● DOCUMENT EXTRACT:

Marines and ROTC cadets were among the 21 students who trained in snow and cold temperatures and more to graduate from Fort McCoy Cold-Weather Operations Course (CWOC) Class 21-02 in mid-January after 14 days of training.
This was the first class of this training season that started with snow on the ground and true winter temperatures, said CWOC Instructor Hunter Heard, who coordinates training with fellow instructors Manny Ortiz, Brian Semann, and Joe Ernst. All are with contractor Veterans Range Solutions, which works with Fort McCoy’s Directorate of Plans, Training, Mobilization, and Security to complete the training.
Students completed snowshoe and skiing training at Whitetail Ridge Ski Area and in Pine View Recreation Area. Overall, students completed nearly 40 kilometers of marches during training, Heard said. They also learned how to pack and use ahkio sleds to carry and move gear, and they practiced extensively in building the Arctic 10-person cold-weather tent as well as improvised shelters.
Sgt. Joshua Dinwiddie with the Marine Corps 2nd Air Naval Gunfire Liaison Company of Camp Lejeune, N.C., was one of several Marines in the course for training. He said the instructors are very knowledgeable and that the training helped build on related cold-weather operations skills he learned during similar training in Norway.
“It has helped reinforce knowledge I already had and added to my experiences when operating in a cold-weather environment,” Dinwiddie said. “Having already completed that course in Norway, this was a nice refresher. … Also, Fort McCoy is a great place for this kind of training.”
ROTC cadet Carter Maxey with the Michigan Technological University ROTC program in Houghton, Mich., said he learned a lot and enjoyed the training.
“The best parts of this course were the instruction and participation in winter (operations) skills,” Maxey said. “This ranges from learning to put up an (Arctic) tent, constructing an improvised shelter, to building a fire. These skills are all beneficial.”
Capt. Christopher Tighe, also with the 2nd Air Naval Gunfire Liaison Company at Camp Lejeune, said snowshoe training was beneficial for skills building.
“The field portion of training was extremely helpful to get the reps in so the Marines become familiar with surviving and taking care of themselves in the cold,” Tighe said. “And getting used to snowshoeing and executing long movements on them was very helpful. It’s a skill we will use every day at our next exercise.”
The field portion of training, which includes nearly 70 percent of training in the course, was also the best part of training for ROTC cadet Brendan Kauth-Fisher with the University of Nebraska-Lincoln ROTC program. He said it was best because “it solidified all the information we learned” in the classroom.

● STUDY QUESTIONS:
#1 Answer these questions from the Fort McCoy cold-weather course article.
(a) How many students graduated from Class 21-02?
(b) Which contractor employs the course instructors?
(c) About what share of the course's training does the field portion make up?
#2 Decide whether each statement agrees with the Fort McCoy cold-weather course article. Answer yes or no, and quote the words that settle it.
(a) Over the course of training, students marched close to 40 kilometers.
(b) Sgt. Joshua Dinwiddie had already taken a similar course in Norway.
(c) Carter Maxey is a cadet in the University of Nebraska-Lincoln ROTC program.
#3 Write the next few sentences of the Fort McCoy cold-weather course article, picking up after its last sentence.

● Saved entries:
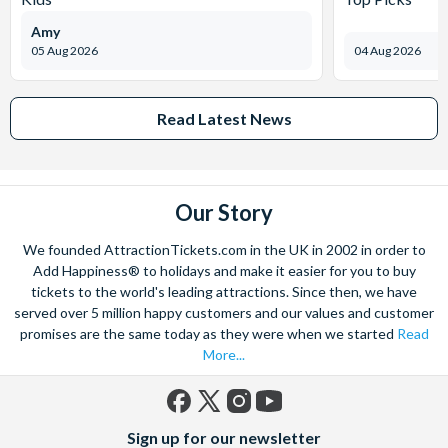
Amy
05 Aug 2026
04 Aug 2026
Read Latest News
Our Story
We founded AttractionTickets.com in the UK in 2002 in order to
Add Happiness® to holidays and make it easier for you to buy
tickets to the world's leading attractions. Since then, we have
served over 5 million happy customers and our values and customer
promises are the same today as they were when we started
Read
More...
Facebook
X
Instagram
YouTube
Sign up for our newsletter
(formerly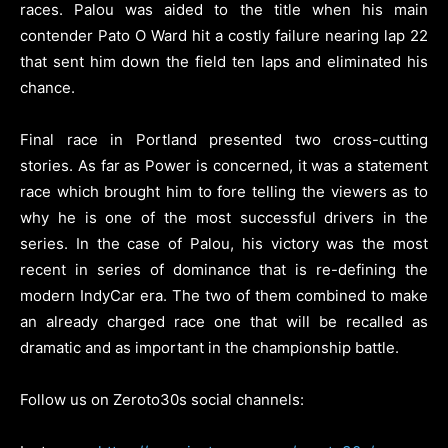
races. Palou was aided to the title when his main
contender Pato O Ward hit a costly failure nearing lap 22
that sent him down the field ten laps and eliminated his
chance.
Final race in Portland presented two cross-cutting
stories. As far as Power is concerned, it was a statement
race which brought him to fore telling the viewers as to
why he is one of the most successful drivers in the
series. In the case of Palou, his victory was the most
recent in series of dominance that is re-defining the
modern IndyCar era. The two of them combined to make
an already charged race one that will be recalled as
dramatic and as important in the championship battle.
Follow us on Zeroto30s social channels: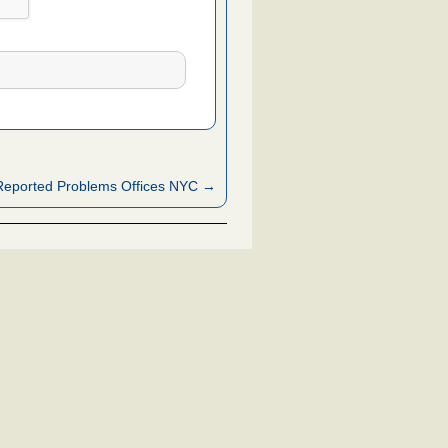
Reported Problems Offices NYC →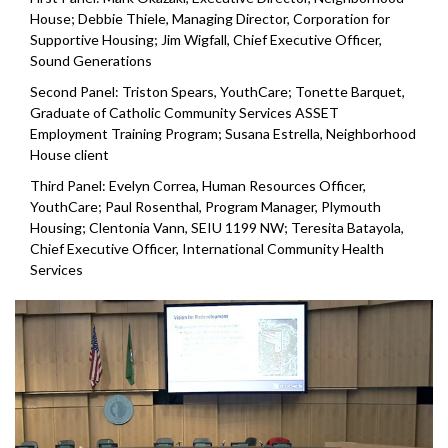
House; Debbie Thiele, Managing Director, Corporation for
Supportive Housing; Jim Wigfall, Chief Executive Officer,
Sound Generations
Second Panel: Triston Spears, YouthCare; Tonette Barquet,
Graduate of Catholic Community Services ASSET
Employment Training Program; Susana Estrella, Neighborhood
House client
Third Panel: Evelyn Correa, Human Resources Officer,
YouthCare; Paul Rosenthal, Program Manager, Plymouth
Housing; Clentonia Vann, SEIU 1199 NW; Teresita Batayola,
Chief Executive Officer, International Community Health
Services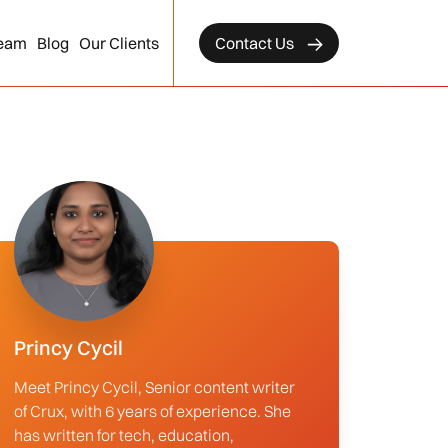
eam
Blog
Our Clients
Contact Us
Princy Cycil
Meet Princy Cycil, Senior content writer
of Crux, with 6 years of experience. She
has written for tech, education,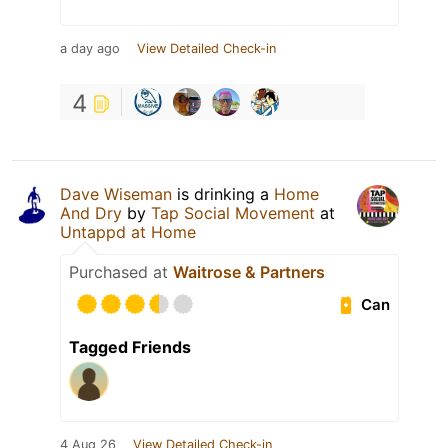
a day ago
View Detailed Check-in
4
Dave Wiseman
is drinking a
Home
And Dry
by
Tap Social Movement
at
Untappd at Home
Purchased at
Waitrose & Partners
Can
Tagged Friends
4 Aug 26
View Detailed Check-in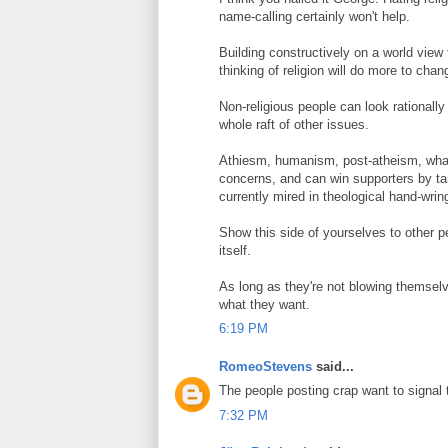
name-calling certainly won't help.
Building constructively on a world view 
thinking of religion will do more to cha
Non-religious people can look rationally
whole raft of other issues.
Athiesm, humanism, post-atheism, whate
concerns, and can win supporters by tar
currently mired in theological hand-wrin
Show this side of yourselves to other pe
itself.
As long as they're not blowing themselv
what they want.
6:19 PM
RomeoStevens
said...
The people posting crap want to signal th
7:32 PM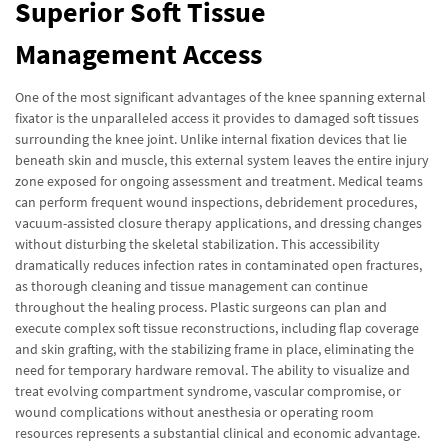
Superior Soft Tissue
Management Access
One of the most significant advantages of the knee spanning external
fixator is the unparalleled access it provides to damaged soft tissues
surrounding the knee joint. Unlike internal fixation devices that lie
beneath skin and muscle, this external system leaves the entire injury
zone exposed for ongoing assessment and treatment. Medical teams
can perform frequent wound inspections, debridement procedures,
vacuum-assisted closure therapy applications, and dressing changes
without disturbing the skeletal stabilization. This accessibility
dramatically reduces infection rates in contaminated open fractures,
as thorough cleaning and tissue management can continue
throughout the healing process. Plastic surgeons can plan and
execute complex soft tissue reconstructions, including flap coverage
and skin grafting, with the stabilizing frame in place, eliminating the
need for temporary hardware removal. The ability to visualize and
treat evolving compartment syndrome, vascular compromise, or
wound complications without anesthesia or operating room
resources represents a substantial clinical and economic advantage.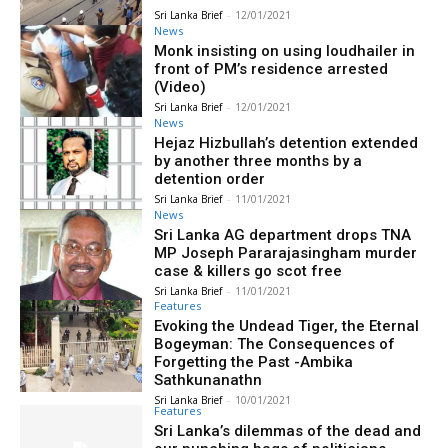
Sri Lanka Brief
-
12/01/2021
News
Monk insisting on using loudhailer in
front of PM’s residence arrested
(Video)
Sri Lanka Brief
-
12/01/2021
News
Hejaz Hizbullah’s detention extended
by another three months by a
detention order
Sri Lanka Brief
-
11/01/2021
News
Sri Lanka AG department drops TNA
MP Joseph Pararajasingham murder
case & killers go scot free
Sri Lanka Brief
-
11/01/2021
Features
Evoking the Undead Tiger, the Eternal
Bogeyman: The Consequences of
Forgetting the Past -Ambika
Sathkunanathn
Sri Lanka Brief
-
10/01/2021
Features
Sri Lanka’s dilemmas of the dead and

● RESULTS FOR EACH TASK:
#1
(a) 21 students graduated from Class 21-02.
(b) The instructors are with Veterans Range Solutions.
(c) The field portion makes up nearly 70 percent of the training.

#2
(a) Yes: "Overall, students completed nearly 40 kilometers of marches during training, Heard said."
(b) Yes: "Having already completed that course in Norway, this was a nice refresher."
(c) No: "ROTC cadet Carter Maxey with the Michigan Technological University ROTC program in Houghton, Mich., said he learned a lot and enjoyed the training."

#3
“This course helped me build my cold-weather operational skills tremendously,” Kauth-Fisher said. “I believe I will be able to bring home skills like fire building and shelter building to my home unit. This information will help other cadets during field training exercises and challenges.”
Like his fellow Marine, Sgt. Dinwiddie, Cpl. Andrew Jordan, also with the 2nd Air Naval Gunfire Liaison Company at Camp Lejeune, said Fort McCoy fits the mold for cold-weather training.
“It’s a great place considering (because) there is the capability to conduct every aspect of cold-weather training,” Jordan said.
Jordan also said overall he really liked the course, its instructors, and the course content. When asked what the best parts of the course were, he said, “All of it.”
“In a cold-weather or Arctic environment, every piece of knowledge can make a difference between surviving and thriving and such conditions,” Jordan said. “Overall this is a great course, and the instructors are very knowledgeable and are well-versed in their skillsets.”
Course objectives include focusing on terrain and weather analysis, risk management, developing winter fighting positions, camouflage and concealment in a cold-weather environment, cold-water immersion reaction and treatment, and injury prevention.
Training also includes a specialized cold-water immersion scenario, Heard said. The scenario includes having one of the squad members go through a cold-water immersion event in the lake, and then other squad members have to take what they learned during the course to help the wet squad member warm up and recover, Heard said. This includes having the squad member take off most outer clothing and then climb into a sled lined with dry blankets. At the same time, other squad members erect an Arctic cold-weather tent with a heater where the affected squad member then warms up and recovers to prevent injury.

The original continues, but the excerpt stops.